If you or someone you know is in crisis, you can reach the National Suicide Prevention Lifeline by calling or texting 988. The service is free and available 24 hours a day, seven days a week. The deaf and hard of hearing can contact the Lifeline via TTY by using your preferred relay service or dialing 711 then 988. All calls are confidential
Acts of war or terrorism
While this scenario is rare, if you die in an act of war or terror, some insurers might refuse to pay out your policy’s death benefit.
This type of inclusion is less common in life insurance than in other types of insurance. The good news is that many of Policygenius’ partner companies don’t include this inclusion in their policies.
The situation is slightly more complicated if you’re an active member of the military. Whether you qualify for a private life insurance policy will depend on your rank and your current deployment status. Ask your insurance agent for clarification if you have questions about this exclusion.
Drug or alcohol use
Death by drug or alcohol use is usually covered by a life insurance policy. However, if a death caused by drugs or alcohol occurs within the two-year contestability period, it could jeopardize the payout of the death benefit.
During the contestability period, the insurer has the right to review your application materials for any inaccuracies. If it finds out that you lied or withheld information about any history of drug or alcohol abuse when you applied for coverage, it might deny the claim and your beneficiaries might not receive the death benefit.
Life insurance companies can also be exempt from providing coverage in the case of suicide by drug overdose, but they’ll need to prove that the overdose was deliberate to deny the death benefit.
Illegal activities
Some life insurance policies have an exclusion for deaths that occur while the insured is participating in an illegal activity.
This exclusion may apply to some crimes — felonies, for example — but not others. The contestability clause may come into play here as well — if the death occurs after the policy has been active for two years, the death benefit may get paid out regardless.

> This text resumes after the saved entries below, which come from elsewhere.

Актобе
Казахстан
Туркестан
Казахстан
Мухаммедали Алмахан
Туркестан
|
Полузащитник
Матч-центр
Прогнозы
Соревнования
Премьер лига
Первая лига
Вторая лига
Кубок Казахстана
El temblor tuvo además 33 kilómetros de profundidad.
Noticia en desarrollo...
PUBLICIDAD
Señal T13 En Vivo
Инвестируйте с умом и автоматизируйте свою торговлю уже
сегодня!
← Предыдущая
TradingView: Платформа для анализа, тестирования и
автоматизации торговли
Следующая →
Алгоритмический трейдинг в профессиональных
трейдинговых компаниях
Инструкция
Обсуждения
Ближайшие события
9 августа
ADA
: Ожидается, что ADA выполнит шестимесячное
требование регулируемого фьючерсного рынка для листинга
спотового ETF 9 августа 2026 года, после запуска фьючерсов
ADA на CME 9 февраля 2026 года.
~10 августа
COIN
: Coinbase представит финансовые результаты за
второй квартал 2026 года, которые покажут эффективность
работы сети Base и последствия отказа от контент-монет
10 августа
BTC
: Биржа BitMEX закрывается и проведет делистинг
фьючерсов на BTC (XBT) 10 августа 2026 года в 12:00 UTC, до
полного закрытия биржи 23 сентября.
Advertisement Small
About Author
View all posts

Every insurer has its own guidelines on how to deal with illegal activities. Your agent will be able to walk you through any exclusions included in your policy.
If you leave no beneficiaries on your policy
Paying out the death benefit can also get complicated if you don’t list any beneficiaries in your life insurance policy, or if your beneficiaries die before you do.
Without any beneficiaries, the money from your policy’s death benefit is paid out to your estate and has to go through probate court — a long process where a court decides who should get your assets. It could take up to a year for any funds on your estate to be paid out.
The same scenario applies if your beneficiaries die before you — the death benefit will be paid to your estate and a probate court will ultimately decide who gets your policy’s payout.
The easiest way to make sure your family will receive the payout when you die is by keeping the beneficiaries on your policy up to date and naming secondary beneficiaries, who will receive the death benefit if your primary beneficiary can’t.